Two dinosaur skeletons went up for auction earlier this week, and a foreign entity whose identity wasn’t released purchased them for more than €1.4 million ($2.1 million CAD) each. The auction house Binoche et Giquello expected a private buyer to purchase them because museums don’t usually drop that kind of money on fossils.
“The fossil market is no longer just for scientists,” Iacopo Briano, Binoche et Giquello’s dinosaur expert, told Agence France-Presse via Inverse Science. “Dinosaurs have become cool, trendy — real objects of decoration, like paintings.”
Members of the scientific community, including The Society of Paleontology, are against the private sale of scientifically significant artifacts.
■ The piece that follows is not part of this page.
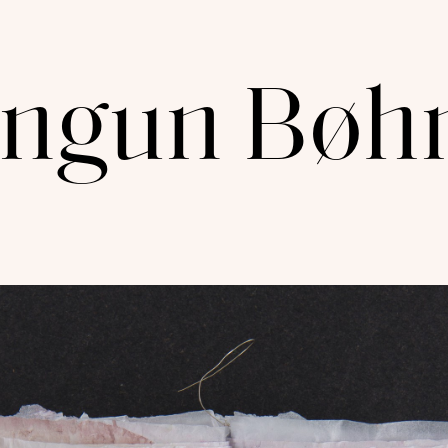
Ingun Bøh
As wealthy consumers acquire more and more dinosaur fossils, fewer become available for the public to view and for scientists to study.
The auction house expected the Allosaurus, which is 12.5 feet long and 60 percent complete, to sell for $100,000. The Diplodocus—39 feet long with an unspecified degree of completeness—was expected to sell for $800,000.
After the film Jurassic Park hit theatres in 1993, private citizens started scooping up skeletons at a fast rate. In 1997, McDonald’s and Walt Disney aided the Field Museum of Natural History in Chicago by contributing $10.5 million to purchase the world’s most complete and best-preserved Tyrannosaurus Rex, known as Sue. These days, museums shy away from paying large amounts for skeletons like the ones sold this week in Paris.
In 2007, actor Nicolas Cage purchased a dinosaur skull from a gallery and later learned it had been stolen from the Gobi Desert in Mongolia. After being contacted by the Department of Homeland Security, he returned the skull. He isn’t the only celebrity who has owned a dinosaur skeleton. Actor Russell Crowe possesses the mounted skull of a mosasaur.
Interest in dinosaurs has also grown in Asia in recent years.
“For the last two or three years the Chinese have become interested in paleontology and have been looking for big specimens of dinosaurs found on their soil, for their museums or even for individuals,” Briano said.
Traditionally, rich Europeans and Americans, as well as multinational corporations, have been the most prolific buyers of fossils, according to Briano.
Approximately five dinosaur skeletons go under the hammer each year around the globe.